■ **DIRECTIVE A**: Pull out every line of the entries below that contains the word "Share", matching case exactly.

■ **PASSAGE**:
Mr. Wordwise answers your literary questions, both large and small-minded, in his erratically posted column here at Bookninja.

Mr. Wordwise can be reached by email at mrww@bookninja.com.

Mr. Wordwise mostly does not do house calls.

DEAR MR. WORDWISE:

I like to go to literary readings for the free food and drinks, but I don’t actually like the readings part. All those readers sound like they’re channelling sine waves. My question is this: is it acceptable for me to go to readings but miss the actual reading part? —TOASTED IN TORONTO

DEAR TOASTED:

I’d suggest not being late at all, since the poets will have wiped clean every glass of wine and cold cut before the reading commences. You should go early, at least 15 minutes before the invitation time and shovel down the edibles. Then you borrow a copy of the author’s book from someone who was actually stupid enough to buy it, wait until the author is surrounded by his friends or family and establish eye contact with him and gesture as though to say, “You’re way too popular! I can’t even get a minute alone with you so you can sign the copy of your book for which I paid $36.49!” By making eye contact, the launched author tacitly agrees to attend your stupid book launch. At this point, you disappear.

Your predicament reminds me of the launch of my fourth novel, The Reindeer Huddler, at Uncle Wordwise’s Seafood Buffet and Banquet Hall. A platter of bad oyster shooters early in the evening resulted in a large outbreak of doubled-ended evacuation midway through my 35-minute reading from the passage of my novel during which the protagonist Torvald, the tubercular cellist, dreams of becoming an antlered being as three naked Inuit women swaddle him in Hudson Bay Company blankets. At some point it became a psychological phenomenon: the sea of syrupy crap and vomit within proximity of caviar and my hallucinogenic combination of English and demotic Norwegian incited puking from even those whose who had only been picking on Grandma Wordwise’s Beet Salad.

■ **DIRECTIVE B**: From the advice column above, extract the passage starting with "I’d suggest not" and going on through "point, you disappear.", copying it word for word.

■ **RECORDS TO PROCESS**:

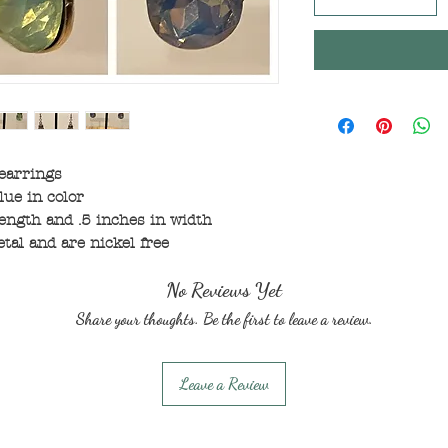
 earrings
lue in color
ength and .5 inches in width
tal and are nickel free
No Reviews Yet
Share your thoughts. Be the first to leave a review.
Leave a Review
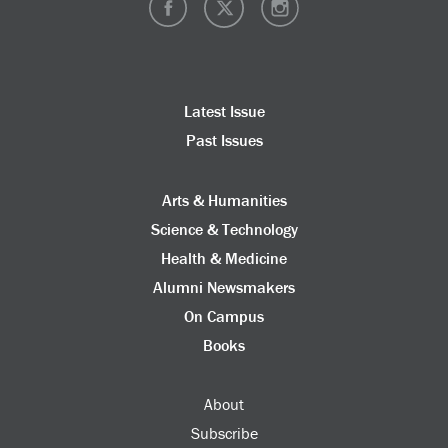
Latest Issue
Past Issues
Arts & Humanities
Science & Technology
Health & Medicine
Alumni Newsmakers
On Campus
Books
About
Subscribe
---
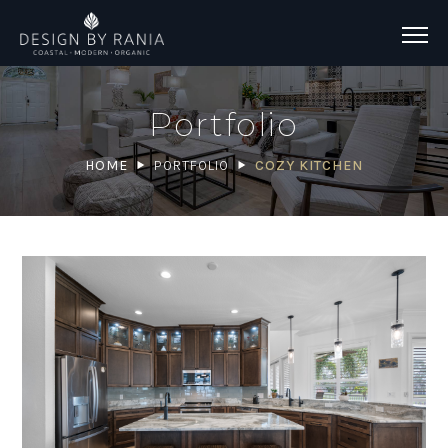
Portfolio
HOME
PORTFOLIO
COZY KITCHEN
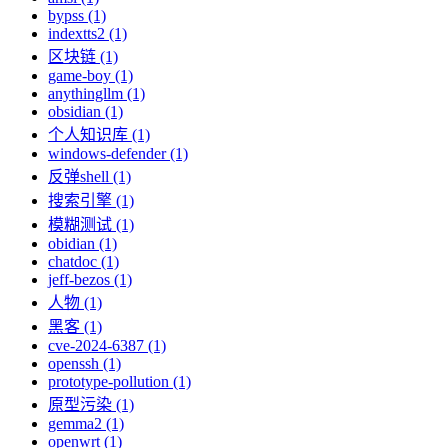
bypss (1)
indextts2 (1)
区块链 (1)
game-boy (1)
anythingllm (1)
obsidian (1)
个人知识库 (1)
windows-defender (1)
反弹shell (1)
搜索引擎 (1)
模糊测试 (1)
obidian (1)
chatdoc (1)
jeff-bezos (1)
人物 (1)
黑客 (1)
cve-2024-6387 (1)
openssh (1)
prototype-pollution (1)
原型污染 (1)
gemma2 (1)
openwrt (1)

■ **OUTPUT A**:
Share your thoughts. Be the first to leave a review.

■ **OUTPUT B**:
I’d suggest not being late at all, since the poets will have wiped clean every glass of wine and cold cut before the reading commences. You should go early, at least 15 minutes before the invitation time and shovel down the edibles. Then you borrow a copy of the author’s book from someone who was actually stupid enough to buy it, wait until the author is surrounded by his friends or family and establish eye contact with him and gesture as though to say, “You’re way too popular! I can’t even get a minute alone with you so you can sign the copy of your book for which I paid $36.49!” By making eye contact, the launched author tacitly agrees to attend your stupid book launch. At this point, you disappear.